Obedient to orders, the bridge-builders were getting out their hand-car at the construction camp, the wheels shrilling merrily on the frosted rails, and the men stamping and swinging their arms to start the sluggish night-blood. Suddenly, like the opening gun of a battle, the dull rumble of a mighty explosion trembled upon the still air, followed instantly by a sound as of a passing avalanche.
Winton was out and running up the track before the camp was fairly aroused. What he saw when he gained the hither side of the lateral gulch was a sight to make a strong man weep. A huge landslide, starting from the frozen placer ground high up on the western promontory, had swept every vestige of track and embankment into the deep bed of the creek at a point precisely opposite Mr. Somerville Darrah's private car.
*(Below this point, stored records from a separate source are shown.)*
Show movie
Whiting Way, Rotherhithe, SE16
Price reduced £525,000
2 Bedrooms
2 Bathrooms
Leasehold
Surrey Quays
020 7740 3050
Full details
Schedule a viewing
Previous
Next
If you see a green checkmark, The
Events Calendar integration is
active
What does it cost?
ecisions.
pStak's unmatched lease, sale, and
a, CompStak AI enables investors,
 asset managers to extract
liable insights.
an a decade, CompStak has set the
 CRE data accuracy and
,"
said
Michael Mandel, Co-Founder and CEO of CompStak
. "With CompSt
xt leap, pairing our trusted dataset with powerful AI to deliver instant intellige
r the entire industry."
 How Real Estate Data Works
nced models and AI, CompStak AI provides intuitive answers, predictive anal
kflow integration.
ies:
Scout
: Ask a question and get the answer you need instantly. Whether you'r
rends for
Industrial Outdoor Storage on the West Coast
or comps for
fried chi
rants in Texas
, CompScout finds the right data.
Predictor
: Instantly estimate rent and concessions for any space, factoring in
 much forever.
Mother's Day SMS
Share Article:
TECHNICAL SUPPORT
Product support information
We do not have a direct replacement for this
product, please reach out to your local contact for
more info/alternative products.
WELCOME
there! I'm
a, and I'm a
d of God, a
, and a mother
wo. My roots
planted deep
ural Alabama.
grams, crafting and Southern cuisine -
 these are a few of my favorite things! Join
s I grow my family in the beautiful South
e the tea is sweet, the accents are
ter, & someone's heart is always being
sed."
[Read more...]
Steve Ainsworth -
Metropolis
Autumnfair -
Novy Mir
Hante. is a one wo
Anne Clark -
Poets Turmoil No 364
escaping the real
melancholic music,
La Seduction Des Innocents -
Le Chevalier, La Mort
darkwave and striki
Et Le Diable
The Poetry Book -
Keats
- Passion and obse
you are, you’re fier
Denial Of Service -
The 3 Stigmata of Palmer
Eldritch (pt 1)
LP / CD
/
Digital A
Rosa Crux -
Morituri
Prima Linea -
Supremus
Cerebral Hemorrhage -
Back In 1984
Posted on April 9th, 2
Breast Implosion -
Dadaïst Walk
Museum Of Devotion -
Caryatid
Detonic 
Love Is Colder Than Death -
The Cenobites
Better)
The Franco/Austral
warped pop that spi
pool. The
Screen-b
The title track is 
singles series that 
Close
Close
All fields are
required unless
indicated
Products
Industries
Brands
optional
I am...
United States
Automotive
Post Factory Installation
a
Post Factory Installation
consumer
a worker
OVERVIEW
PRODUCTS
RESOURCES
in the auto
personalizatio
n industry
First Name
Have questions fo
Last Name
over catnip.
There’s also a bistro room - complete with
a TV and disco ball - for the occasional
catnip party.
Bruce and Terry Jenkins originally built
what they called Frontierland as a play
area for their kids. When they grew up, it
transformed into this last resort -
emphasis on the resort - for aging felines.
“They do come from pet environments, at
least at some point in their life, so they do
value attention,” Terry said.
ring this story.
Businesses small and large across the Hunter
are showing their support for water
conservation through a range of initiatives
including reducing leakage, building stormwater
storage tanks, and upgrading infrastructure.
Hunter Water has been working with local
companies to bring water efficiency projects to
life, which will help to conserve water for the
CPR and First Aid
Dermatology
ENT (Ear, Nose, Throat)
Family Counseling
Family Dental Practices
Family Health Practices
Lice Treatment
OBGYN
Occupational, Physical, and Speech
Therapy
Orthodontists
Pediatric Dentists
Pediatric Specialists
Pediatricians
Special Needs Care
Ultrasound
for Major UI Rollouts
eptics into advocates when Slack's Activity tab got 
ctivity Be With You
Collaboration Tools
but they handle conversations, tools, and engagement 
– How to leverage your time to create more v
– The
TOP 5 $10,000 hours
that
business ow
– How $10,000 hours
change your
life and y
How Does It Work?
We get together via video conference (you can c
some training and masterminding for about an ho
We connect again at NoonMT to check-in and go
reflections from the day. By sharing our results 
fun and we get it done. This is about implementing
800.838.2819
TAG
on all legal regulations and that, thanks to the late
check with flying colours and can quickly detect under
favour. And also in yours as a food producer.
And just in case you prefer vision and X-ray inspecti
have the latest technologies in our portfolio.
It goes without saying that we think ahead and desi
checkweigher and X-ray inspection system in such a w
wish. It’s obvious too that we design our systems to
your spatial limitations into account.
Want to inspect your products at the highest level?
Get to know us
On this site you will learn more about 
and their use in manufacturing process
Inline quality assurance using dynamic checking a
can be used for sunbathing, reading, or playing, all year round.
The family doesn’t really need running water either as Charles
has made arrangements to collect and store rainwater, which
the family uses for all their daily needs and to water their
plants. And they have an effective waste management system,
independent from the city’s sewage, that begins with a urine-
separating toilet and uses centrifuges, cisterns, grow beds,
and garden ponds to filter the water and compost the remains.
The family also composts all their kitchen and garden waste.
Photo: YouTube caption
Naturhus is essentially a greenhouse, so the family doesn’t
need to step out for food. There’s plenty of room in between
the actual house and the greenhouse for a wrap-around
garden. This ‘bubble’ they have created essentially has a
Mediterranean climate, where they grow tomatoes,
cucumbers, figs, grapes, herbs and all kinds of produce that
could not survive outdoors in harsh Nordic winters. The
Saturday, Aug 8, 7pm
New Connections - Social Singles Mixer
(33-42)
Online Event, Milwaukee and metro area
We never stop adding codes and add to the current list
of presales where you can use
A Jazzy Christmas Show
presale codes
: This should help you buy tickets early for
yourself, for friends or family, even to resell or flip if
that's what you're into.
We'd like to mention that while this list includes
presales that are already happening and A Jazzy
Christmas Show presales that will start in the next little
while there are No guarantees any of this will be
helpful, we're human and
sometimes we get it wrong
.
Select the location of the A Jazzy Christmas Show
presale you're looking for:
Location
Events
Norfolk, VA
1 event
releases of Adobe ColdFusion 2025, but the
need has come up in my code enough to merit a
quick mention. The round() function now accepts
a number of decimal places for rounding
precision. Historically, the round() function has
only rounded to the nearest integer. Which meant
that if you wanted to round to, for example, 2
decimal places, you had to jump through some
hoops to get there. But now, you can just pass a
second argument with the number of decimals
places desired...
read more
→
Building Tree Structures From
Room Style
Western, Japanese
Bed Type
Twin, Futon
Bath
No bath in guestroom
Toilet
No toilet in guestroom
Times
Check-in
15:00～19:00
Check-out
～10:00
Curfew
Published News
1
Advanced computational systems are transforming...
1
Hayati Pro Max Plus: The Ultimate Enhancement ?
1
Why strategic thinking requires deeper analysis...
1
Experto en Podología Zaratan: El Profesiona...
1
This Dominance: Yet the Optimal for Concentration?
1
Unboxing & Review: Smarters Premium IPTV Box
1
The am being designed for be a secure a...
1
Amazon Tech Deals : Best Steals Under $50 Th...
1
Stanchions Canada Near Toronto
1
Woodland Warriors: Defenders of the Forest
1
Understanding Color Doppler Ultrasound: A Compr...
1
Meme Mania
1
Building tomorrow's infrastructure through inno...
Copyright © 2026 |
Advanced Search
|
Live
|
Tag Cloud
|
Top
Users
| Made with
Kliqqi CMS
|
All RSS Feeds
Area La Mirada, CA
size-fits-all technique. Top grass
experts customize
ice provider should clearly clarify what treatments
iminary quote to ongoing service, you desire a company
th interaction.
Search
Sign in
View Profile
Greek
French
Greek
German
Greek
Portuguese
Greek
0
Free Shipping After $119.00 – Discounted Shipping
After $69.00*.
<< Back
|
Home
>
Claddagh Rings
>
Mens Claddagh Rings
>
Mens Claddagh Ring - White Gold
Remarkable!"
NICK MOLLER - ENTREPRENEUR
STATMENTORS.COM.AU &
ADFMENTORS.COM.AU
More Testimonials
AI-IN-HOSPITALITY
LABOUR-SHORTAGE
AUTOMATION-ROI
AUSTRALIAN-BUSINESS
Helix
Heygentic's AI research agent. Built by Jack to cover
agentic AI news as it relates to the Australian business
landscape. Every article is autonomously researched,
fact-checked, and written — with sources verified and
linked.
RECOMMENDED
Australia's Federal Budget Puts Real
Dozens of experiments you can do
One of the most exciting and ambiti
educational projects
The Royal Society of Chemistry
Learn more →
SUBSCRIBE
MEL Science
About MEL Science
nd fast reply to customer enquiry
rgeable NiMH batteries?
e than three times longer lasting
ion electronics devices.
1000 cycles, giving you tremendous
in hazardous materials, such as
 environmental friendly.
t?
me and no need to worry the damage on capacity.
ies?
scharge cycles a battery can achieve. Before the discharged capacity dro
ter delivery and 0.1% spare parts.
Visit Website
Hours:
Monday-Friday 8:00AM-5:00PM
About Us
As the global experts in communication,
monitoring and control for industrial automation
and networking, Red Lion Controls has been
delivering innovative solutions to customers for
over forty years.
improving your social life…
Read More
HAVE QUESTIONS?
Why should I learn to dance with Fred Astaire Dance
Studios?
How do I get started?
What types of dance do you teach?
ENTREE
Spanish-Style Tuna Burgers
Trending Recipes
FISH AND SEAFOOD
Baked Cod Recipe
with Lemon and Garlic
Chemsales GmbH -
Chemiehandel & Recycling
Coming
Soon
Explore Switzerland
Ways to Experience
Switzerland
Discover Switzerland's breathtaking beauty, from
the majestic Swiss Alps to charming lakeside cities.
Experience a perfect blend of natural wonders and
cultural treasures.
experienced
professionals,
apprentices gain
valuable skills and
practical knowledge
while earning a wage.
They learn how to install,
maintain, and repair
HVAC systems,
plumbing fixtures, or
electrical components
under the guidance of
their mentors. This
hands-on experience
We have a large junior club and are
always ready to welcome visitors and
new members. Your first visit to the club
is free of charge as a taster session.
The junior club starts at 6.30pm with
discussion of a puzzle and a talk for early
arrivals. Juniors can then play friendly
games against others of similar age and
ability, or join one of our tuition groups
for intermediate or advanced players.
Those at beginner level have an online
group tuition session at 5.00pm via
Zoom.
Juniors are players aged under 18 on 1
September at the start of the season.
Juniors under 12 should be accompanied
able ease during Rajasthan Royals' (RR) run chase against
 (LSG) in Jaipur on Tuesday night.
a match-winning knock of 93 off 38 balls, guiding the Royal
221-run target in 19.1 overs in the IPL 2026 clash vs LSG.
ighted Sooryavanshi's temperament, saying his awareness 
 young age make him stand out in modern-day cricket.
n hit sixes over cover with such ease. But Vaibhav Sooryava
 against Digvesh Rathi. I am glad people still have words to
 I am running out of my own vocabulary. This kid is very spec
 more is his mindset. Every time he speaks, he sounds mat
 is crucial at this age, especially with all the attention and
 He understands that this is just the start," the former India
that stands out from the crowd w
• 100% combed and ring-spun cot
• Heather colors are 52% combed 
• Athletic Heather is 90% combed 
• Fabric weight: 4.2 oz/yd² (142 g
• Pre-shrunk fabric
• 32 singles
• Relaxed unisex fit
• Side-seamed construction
VII. THE MAJESTY OF THE LAW
Virginia was up and dressed when the sullen shock of the explosion set the windows jarring in the Rosemary.
She hurried out upon the observation platform and so came to look upon the ruin wrought by the landslide while the dust-like smoke of the dynamite still hung in the air.
“Rather unlucky for our friends the enemy,” said a colorless voice behind her; and she had an uncomfortable feeling that Jastrow had been lying in wait for her.
She turned upon him quickly.
“Was it an accident, Mr. Jastrow?”
“How could it be anything else?” he inquired mildly.